What Makes Planets Similar to Earth?
It’s easy to talk about “Earth-like” planets, but what does that mean exactly? Let’s break it down. Earth is in what’s called the “habitable zone” of our star — it’s close enough to our star that water doesn’t freeze on the surface, but it’s far enough away to where it doesn’t boil off. It’s the perfect distance from our star for liquid water to exist on the planet’s surface.
The complicated thing, though, is that we can’t just look for planets that are the same distance away from their stars as the Earth is from the sun. The temperature of the star is an important factor. If the star is cooler than the sun — a red giant, for example — the planet needs to be much closer to its star to be in the habitable zone.
Astronomers also look for planets with a similar composition to Earth — ones that are rocky. We’ve found numerous gas giants like Jupiter and ice giants like Neptune, but finding a rocky planet within the habitable zone of its star is key. The good news? We’ve found plenty of them.
How Do We Find Earth-Like Exoplanets?
But how do we do that? How do researchers actually discover exoplanets?
NASA has a planet-hunting spacecraft, the Transiting Exoplanet Survey Satellite (TESS). Before TESS was the Kepler spacecraft, which discovered many exoplanets until it ran out of fuel in 2018.

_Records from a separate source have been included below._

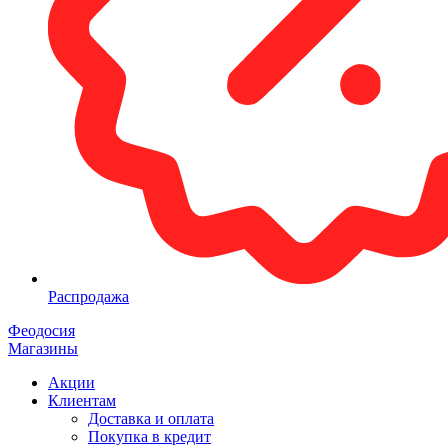
Распродажа
Феодосия
Магазины
Акции
Клиентам
Доставка и оплата
Покупка в кредит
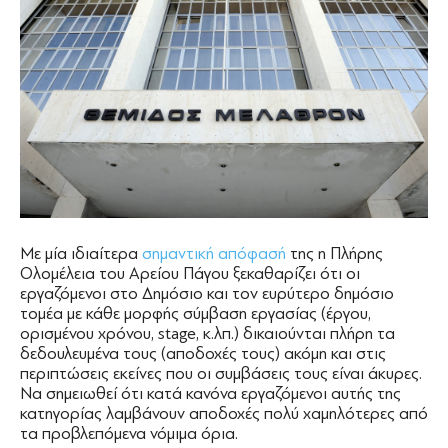
Με μία ιδιαίτερα
σημαντική απόφασή
της η Πλήρης
Ολομέλεια του Αρείου Πάγου ξεκαθαρίζει ότι οι
εργαζόμενοι στο Δημόσιο και τον ευρύτερο δημόσιο
τομέα με κάθε μορφής σύμβαση εργασίας (έργου,
ορισμένου χρόνου, stage, κ.λπ.) δικαιούνται πλήρη τα
δεδουλευμένα τους (αποδοχές τους) ακόμη και στις
περιπτώσεις εκείνες που οι συμβάσεις τους είναι άκυρες.
Να σημειωθεί ότι κατά κανόνα εργαζόμενοι αυτής της
κατηγορίας λαμβάνουν αποδοχές πολύ χαμηλότερες από
τα προβλεπόμενα νόμιμα όρια.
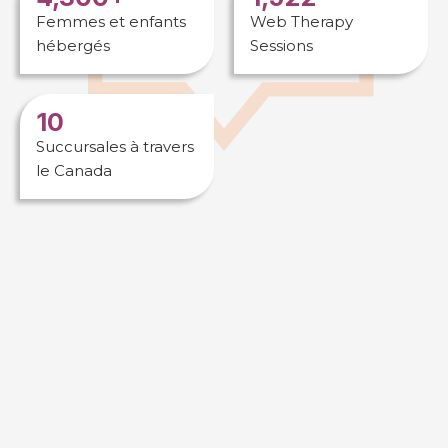
Femmes et enfants
Web Therapy
hébergés
Sessions
10
Succursales à travers
le Canada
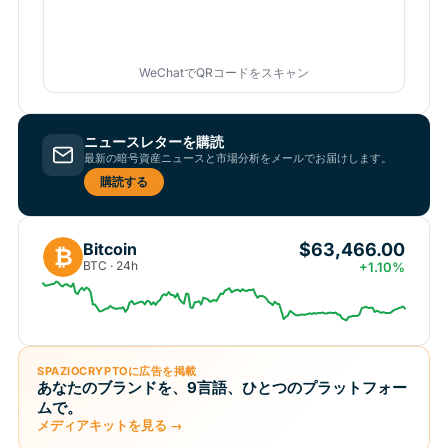
WeChatでQRコードをスキャン
ニュースレターを購読
最新の暗号資産ニュースと市場分析をメールでお届けします。
購読する
$63,466.00
Bitcoin
₿
BTC · 24h
+1.10%
SPAZIOCRYPTOに広告を掲載
あなたのブランドを、9言語、ひとつのプラットフォー
ムで。
メディアキットを見る →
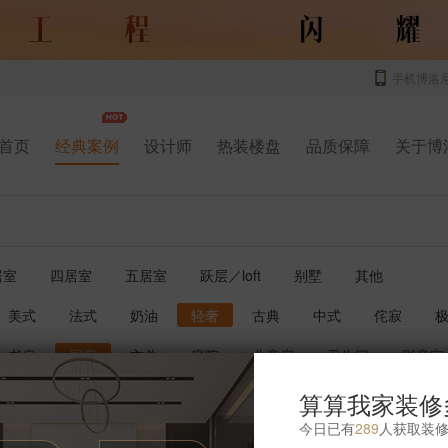
手机博洛
首页
经典案例
设计师
热装楼盘
品质保障
关于博
居室
四居室
五居室
跃层／loft
别墅
其他
美式
法式
奶油
轻奢
古典
中式
侘寂
书房
厨房
玄关
庭院
儿童房
卫生间
影音室
算算我家装修
今日已有
289
人获取装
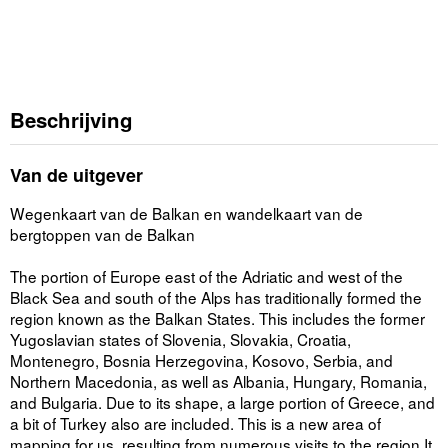
Beschrijving
Van de uitgever
Wegenkaart van de Balkan en wandelkaart van de
bergtoppen van de Balkan
The portion of Europe east of the Adriatic and west of the
Black Sea and south of the Alps has traditionally formed the
region known as the Balkan States. This includes the former
Yugoslavian states of Slovenia, Slovakia, Croatia,
Montenegro, Bosnia Herzegovina, Kosovo, Serbia, and
Northern Macedonia, as well as Albania, Hungary, Romania,
and Bulgaria. Due to its shape, a large portion of Greece, and
a bit of Turkey also are included. This is a new area of
mapping for us, resulting from numerous visits to the region It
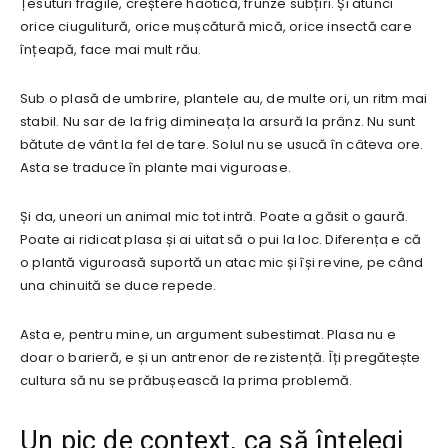
Țesuturi fragile, creștere haotică, frunze subțiri. Și atunci
orice ciugulitură, orice mușcătură mică, orice insectă care
înțeapă, face mai mult rău.
Sub o plasă de umbrire, plantele au, de multe ori, un ritm mai
stabil. Nu sar de la frig dimineața la arsură la prânz. Nu sunt
bătute de vânt la fel de tare. Solul nu se usucă în câteva ore.
Asta se traduce în plante mai viguroase.
Și da, uneori un animal mic tot intră. Poate a găsit o gaură.
Poate ai ridicat plasa și ai uitat să o pui la loc. Diferența e că
o plantă viguroasă suportă un atac mic și își revine, pe când
una chinuită se duce repede.
Asta e, pentru mine, un argument subestimat. Plasa nu e
doar o barieră, e și un antrenor de rezistență. Îți pregătește
cultura să nu se prăbușească la prima problemă.
Un pic de context, ca să înțelegi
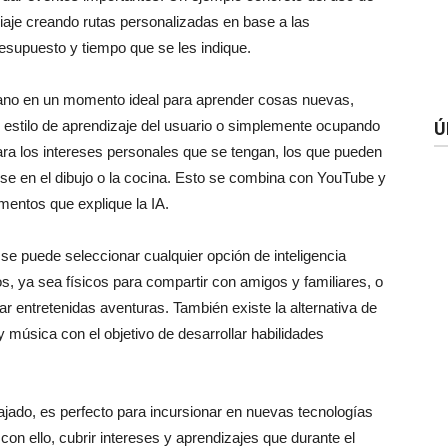
viaje creando rutas personalizadas en base a las
resupuesto y tiempo que se les indique.
 verano en un momento ideal para aprender cosas nuevas,
y estilo de aprendizaje del usuario o simplemente ocupando
Ú
ara los intereses personales que se tengan, los que pueden
rse en el dibujo o la cocina. Esto se combina con YouTube y
mentos que explique la IA.
se puede seleccionar cualquier opción de inteligencia
gos, ya sea físicos para compartir con amigos y familiares, o
ar entretenidas aventuras. También existe la alternativa de
 música con el objetivo de desarrollar habilidades
ajado, es perfecto para incursionar en nuevas tecnologías
y con ello, cubrir intereses y aprendizajes que durante el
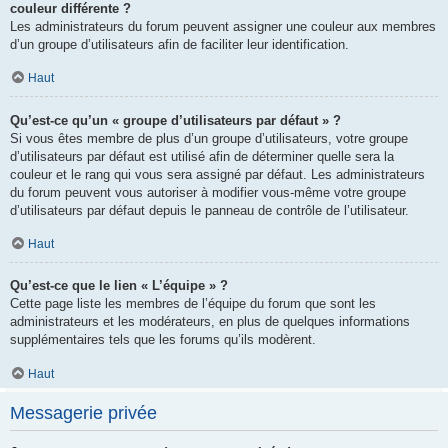
couleur différente ?
Les administrateurs du forum peuvent assigner une couleur aux membres
d’un groupe d’utilisateurs afin de faciliter leur identification.
Haut
Qu’est-ce qu’un « groupe d’utilisateurs par défaut » ?
Si vous êtes membre de plus d’un groupe d’utilisateurs, votre groupe
d’utilisateurs par défaut est utilisé afin de déterminer quelle sera la
couleur et le rang qui vous sera assigné par défaut. Les administrateurs
du forum peuvent vous autoriser à modifier vous-même votre groupe
d’utilisateurs par défaut depuis le panneau de contrôle de l’utilisateur.
Haut
Qu’est-ce que le lien « L’équipe » ?
Cette page liste les membres de l’équipe du forum que sont les
administrateurs et les modérateurs, en plus de quelques informations
supplémentaires tels que les forums qu’ils modèrent.
Haut
Messagerie privée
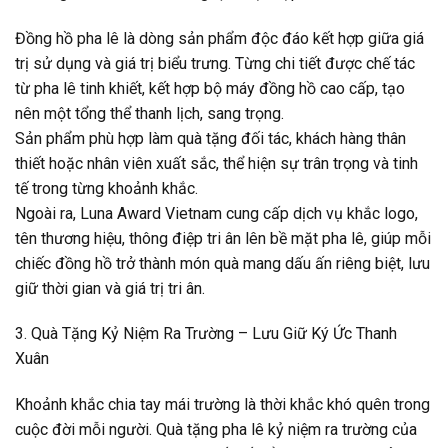
Đồng hồ pha lê là dòng sản phẩm độc đáo kết hợp giữa giá
trị sử dụng và giá trị biểu trưng. Từng chi tiết được chế tác
từ pha lê tinh khiết, kết hợp bộ máy đồng hồ cao cấp, tạo
nên một tổng thể thanh lịch, sang trọng.
Sản phẩm phù hợp làm quà tặng đối tác, khách hàng thân
thiết hoặc nhân viên xuất sắc, thể hiện sự trân trọng và tinh
tế trong từng khoảnh khắc.
Ngoài ra, Luna Award Vietnam cung cấp dịch vụ khắc logo,
tên thương hiệu, thông điệp tri ân lên bề mặt pha lê, giúp mỗi
chiếc đồng hồ trở thành món quà mang dấu ấn riêng biệt, lưu
giữ thời gian và giá trị tri ân.
3. Quà Tặng Kỷ Niệm Ra Trường – Lưu Giữ Ký Ức Thanh
Xuân
Khoảnh khắc chia tay mái trường là thời khắc khó quên trong
cuộc đời mỗi người. Quà tặng pha lê kỷ niệm ra trường của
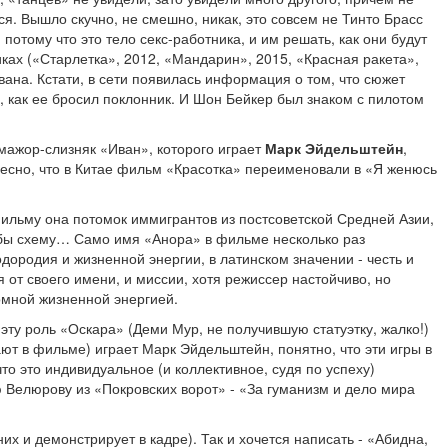
ся. Вышло скучно, не смешно, никак, это совсем не Тинто Брасс
отому что это тело секс-работника, и им решать, как они будут
иках («Старлетка», 2012, «Мандарин», 2015, «Красная ракета»,
ана. Кстати, в сети появилась информация о том, что сюжет
, как ее бросил поклонник. И Шон Бейкер был знаком с пилотом
 мажор-слизняк «Иван», которого играет
Марк Эйдельштейн
,
ересно, что в Китае фильм «Красотка» переименовали в «Я женюсь
 фильму она потомок иммигрантов из постсоветской Средней Азии,
о бы схему… Само имя «Анора» в фильме несколько раз
одородия и жизненной энергии, в латинском значении - честь и
 от своего имени, и миссии, хотя режиссер настойчиво, но
ромной жизненной энергией.
эту роль «Оскара» (Деми Мур, не получившую статуэтку, жалко!)
ют в фильме) играет Марк Эйдельштейн, понятно, что эти игры в
о это индивидуальное (и коллективное, судя по успеху)
Велюрову из «Покровских ворот» - «За гуманизм и дело мира
х и демонстрирует в кадре). Так и хочется написать - «Абидна,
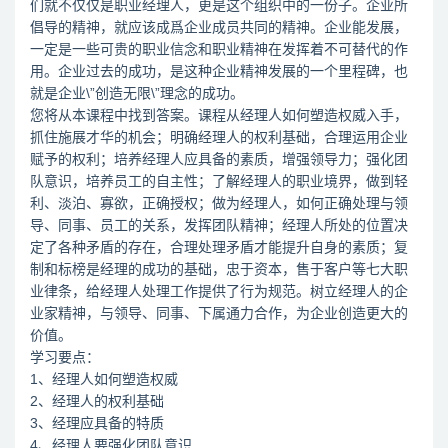
们就不仅仅是职业经理人，更是这个组织中的一份子。企业所
倡导的精神，就应该成爲企业成员共同的精神。企业能发展，
一定是一些可贵的职业信念和职业精神在发挥着不可替代的作
用。企业过去的成功，是这种企业精神发展的一个里程碑，也
就是企业\”创造无限\”理念的成功。
您将从本课程中找到答案。课程从经理人如何塑造权威入手，
抓住施展才华的机会；明确经理人的权利基础，合理运用企业
赋予的权利；培养经理人应具备的素质，增强领导力；强化团
队意识，培养员工的自主性；了解经理人的职业境界，做到轻
利、淡泊、寡欲，正确授权；做为经理人，如何正确处理与领
导、同事、员工的关系，发挥团队精神；经理人所处的位置决
定了各种矛盾的存在，合理处理矛盾才能提升自身的素质；复
制和标榜是经理的成功的基础，忠于资本，售于客户等七大职
业律条，给经理人处理工作提供了行为规范。树立经理人的企
业家精神，与领导、同事、下属通力合作，为企业创造更大的
价值。
学习要点：
1、经理人如何塑造权威
2、经理人的权利基础
3、经理应具备的特质
4、经理人要强化团队意识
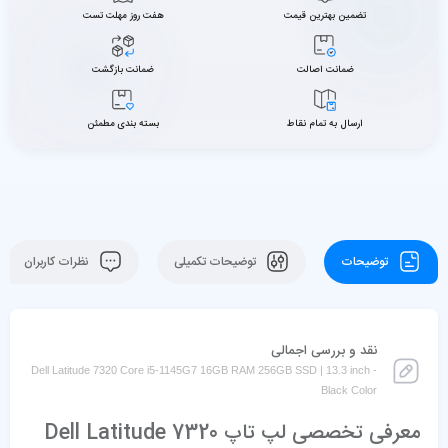
تضمین بهترین قیمت
هفت روز مهلت تست
ضمانت اصالت
ضمانت بازگشت
ارسال به تمام نقاط
بسته بندی مطمئن
توضیحات
توضیحات تکمیلی
نظرات کاربران
نقد و بررسی اجمالی
Dell Latitude 7320 Core i5-1145G7 16GB RAM 256GB SSD | 13.3 inch -
Black Color
معرفی تخصصی لپ تاپ Dell Latitude 7320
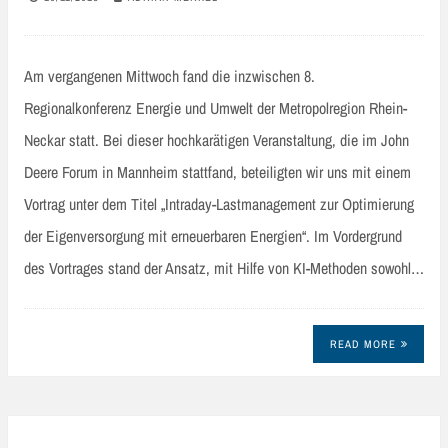
Am vergangenen Mittwoch fand die inzwischen 8.
Regionalkonferenz Energie und Umwelt der Metropolregion Rhein-
Neckar statt. Bei dieser hochkarätigen Veranstaltung, die im John
Deere Forum in Mannheim stattfand, beteiligten wir uns mit einem
Vortrag unter dem Titel „Intraday-Lastmanagement zur Optimierung
der Eigenversorgung mit erneuerbaren Energien“. Im Vordergrund
des Vortrages stand der Ansatz, mit Hilfe von KI-Methoden sowohl…
READ MORE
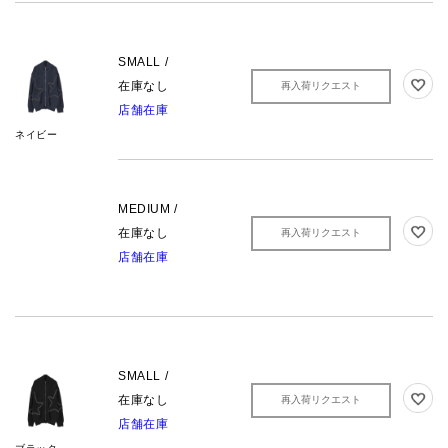
SMALL /
在庫なし
再入荷リクエスト
店舗在庫
ネイビー
MEDIUM /
在庫なし
再入荷リクエスト
店舗在庫
SMALL /
在庫なし
再入荷リクエスト
店舗在庫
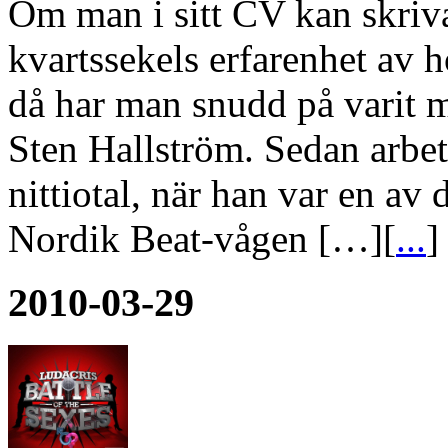
Om man i sitt CV kan skriva
kvartssekels erfarenhet av 
då har man snudd på varit m
Sten Hallström. Sedan arbet
nittiotal, när han var en a
Nordik Beat-vågen […][
...
]
2010-03-29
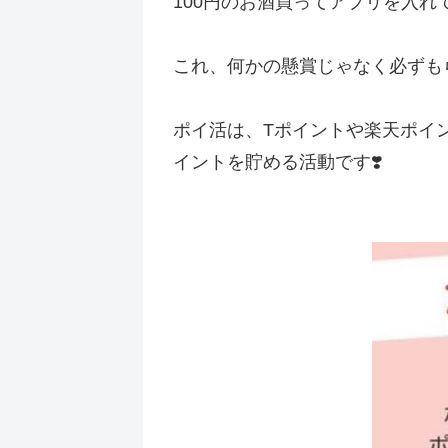
100円のお酒買ってアプリを入れて、
これ、何かの懸賞じゃなく必ずもら
ポイ活は、Tポイントや楽天ポイ
イントを貯める活動です❣️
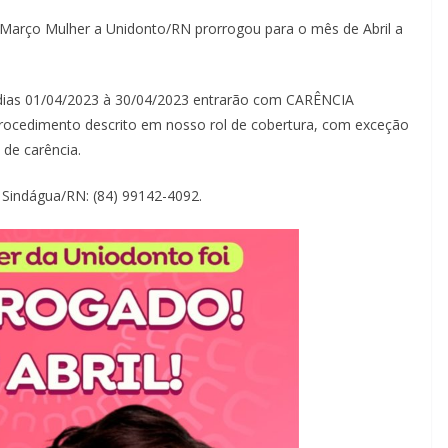
Março Mulher a Unidonto/RN prorrogou para o mês de Abril a
dias 01/04/2023 à 30/04/2023 entrarão com CARÊNCIA
rocedimento descrito em nosso rol de cobertura, com exceção
de carência.
Sindágua/RN: (84) 99142-4092.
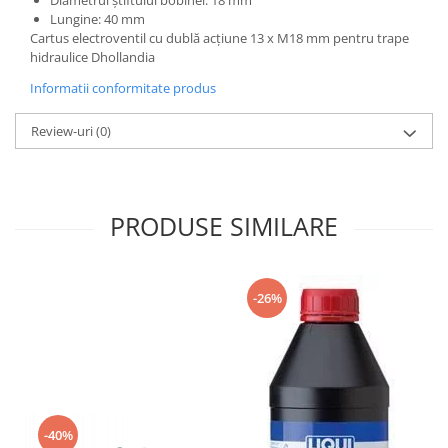
Diametrul știftului bobinei: 18 mm
Mecanica
Lungine: 40 mm
Electropompa si motoare electrice
Cartus electroventil cu dublă acțiune 13 x M18 mm pentru trape
hidraulice Dhollandia
Burdufuri si cilindri hidraulici
Role, bucsi si bolturi
Informatii conformitate produs
BEHRENS
Review-uri
(0)
Bolturi - role - bucse
Burdufe si cilindri
Mecanice
PRODUSE SIMILARE
Electrice
Hidraulice
Motoare electrice si pompe
-26%
SÖRENSEN
Mecanice
Electrice
Hidraulice
Cilindri hidraulici si burdufe
protectie
-40%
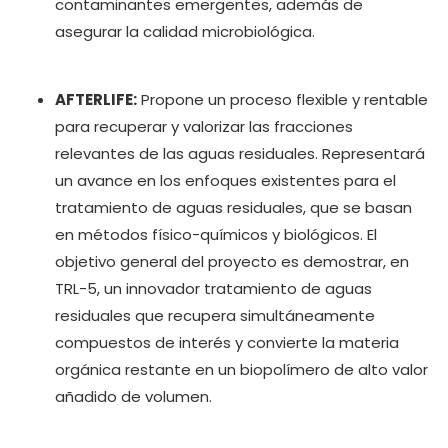
contaminantes emergentes, además de
asegurar la calidad microbiológica.
AFTERLIFE:
Propone un proceso flexible y rentable
para recuperar y valorizar las fracciones
relevantes de las aguas residuales. Representará
un avance en los enfoques existentes para el
tratamiento de aguas residuales, que se basan
en métodos físico-químicos y biológicos. El
objetivo general del proyecto es demostrar, en
TRL-5, un innovador tratamiento de aguas
residuales que recupera simultáneamente
compuestos de interés y convierte la materia
orgánica restante en un biopolímero de alto valor
añadido de volumen.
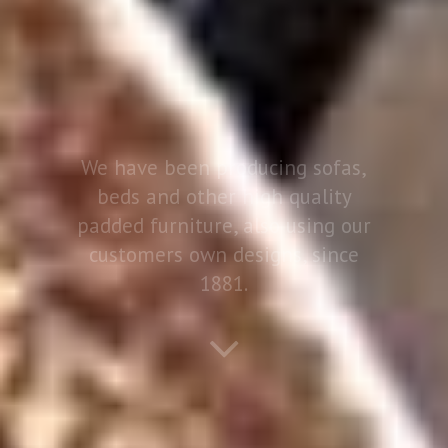
We have been producing sofas,
beds and other high quality
padded furniture, also using our
customers own designs, since
1881.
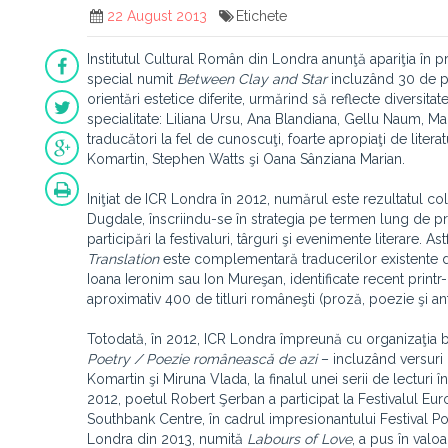
22 August 2013
Etichete
Institutul Cultural Român din Londra anunţă apariţia în p
special numit
Between Clay and Star
incluzând 30 de pa
orientări estetice diferite, urmărind să reflecte diversitatea
specialitate: Liliana Ursu, Ana Blandiana, Gellu Naum, Ma
traducători la fel de cunoscuţi, foarte apropiaţi de liter
Komartin, Stephen Watts şi Oana Sânziana Marian.
Iniţiat de ICR Londra în 2012, numărul este rezultatul co
Dugdale, înscriindu-se în strategia pe termen lung de pro
participări la festivaluri, târguri şi evenimente literare. A
Translation
este complementară traducerilor existente d
Ioana Ieronim sau Ion Mureşan, identificate recent printr-
aproximativ 400 de titluri româneşti (proză, poezie şi an
Totodată, în 2012, ICR Londra împreună cu organizaţia br
Poetry / Poezie românească de azi
– incluzând versuri
Komartin şi Miruna Vlada, la finalul unei serii de lecturi î
2012, poetul Robert Şerban a participat la Festivalul Eur
Southbank Centre, în cadrul impresionantului Festival Poe
Londra din 2013, numită
Labours of Love
, a pus în valo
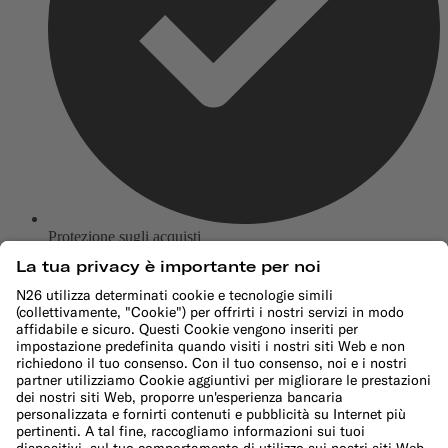
Protezione sugli acquisti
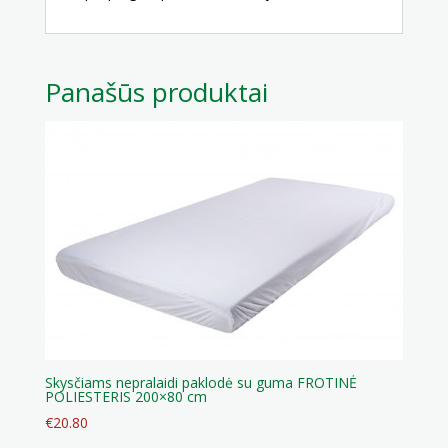
Panašūs produktai
Skysčiams nepralaidi paklodė su guma FROTINĖ
POLIESTERIS 200×80 cm
€
20.80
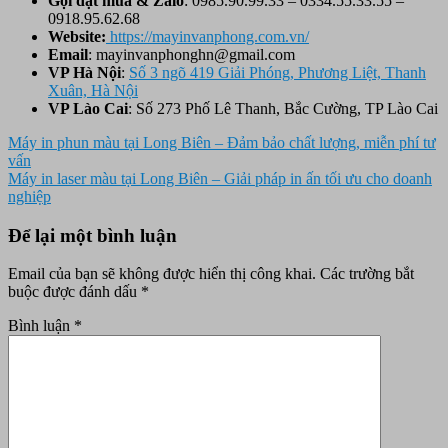
Gọi đặt mua &
Zalo
: 0985.90.99.33 – 0334.55.33.55 –
0918.95.62.68
Website:
https://mayinvanphong.com.vn/
Email
: mayinvanphonghn@gmail.com
VP Hà Nội
:
Số 3 ngõ 419 Giải Phóng, Phương Liệt, Thanh
Xuân, Hà Nội
VP Lào Cai
: Số 273 Phố Lê Thanh, Bắc Cường, TP Lào Cai
Điều
Máy in phun màu tại Long Biên – Đảm bảo chất lượng, miễn phí tư
vấn
hướng
Máy in laser màu tại Long Biên – Giải pháp in ấn tối ưu cho doanh
bài
nghiệp
viết
Để lại một bình luận
Email của bạn sẽ không được hiển thị công khai.
Các trường bắt
buộc được đánh dấu
*
Bình luận
*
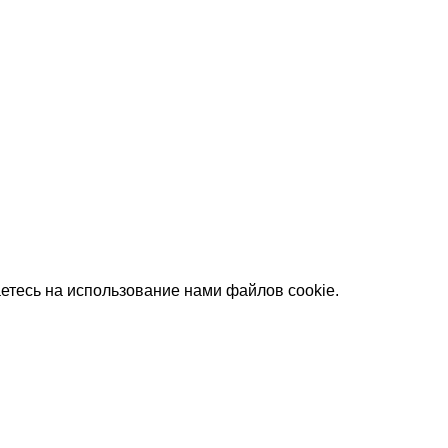
етесь на использование нами файлов cookie.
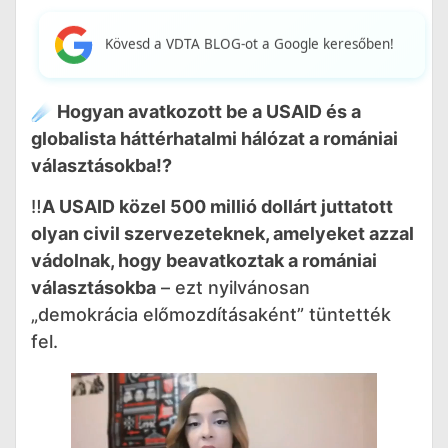
Kövesd a VDTA BLOG-ot a Google keresőben!
☄️ Hogyan avatkozott be a USAID és a
globalista háttérhatalmi hálózat a romániai
választásokba!?
‼️
A USAID közel 500 millió dollárt juttatott
olyan civil szervezeteknek, amelyeket azzal
vádolnak, hogy beavatkoztak a romániai
választásokba
– ezt nyilvánosan
„demokrácia előmozdításaként” tüntették
fel.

TESS works by surveying the brightest 200,000 stars in our sky. It points its camera at an area of the sky for about a month, looking for any variations in a star’s brightness.
Despite how stars may look in our night sky from the ground, they don’t actually twinkle in space. Their brightness is steady. That “twinkling” effect is a result of the Earth’s atmosphere. Therefore, if TESS detects changes in a star’s brightness, it’s possible that’s because of transiting — a planet passing in front of a star, as seen from Earth, blocking a tiny amount of its light.
When TESS detects a possible transit, it catalogs the star. Scientists then review the data to confirm or debunk the existence of an exoplanet. (It’s important to note there are other reasons a star’s brightness could change — it could be entering a different phase of its life or could just expel dust that temporarily dims it from our perspective).
How Many Earths Are There?
The question scientists have been asking for years is how many Earth-like planets could there actually be? After all, it seemed like we were only finding large, Jupiter-like planets. But there’s a good reason for that: These planets are much bigger and simply easier to detect than smaller rocky planets.
The fact is astronomers think there could be billions of Earths out there. Natalie Batalha, a mission scientist on the Kepler project and astronomer at the University of California, says that — thanks to the Kepler spacecraft — we know that most stars have planets. We also know that there are actually more inner, rocky planets than there are large planets out there.
“We have learned that every star has at least one planet, and that there are tens of billions of potentially habitable, Earth-size planets,” Dr. Batalha said in the NASA release. Could that mean one of them might harbor life? It’s certainly possible.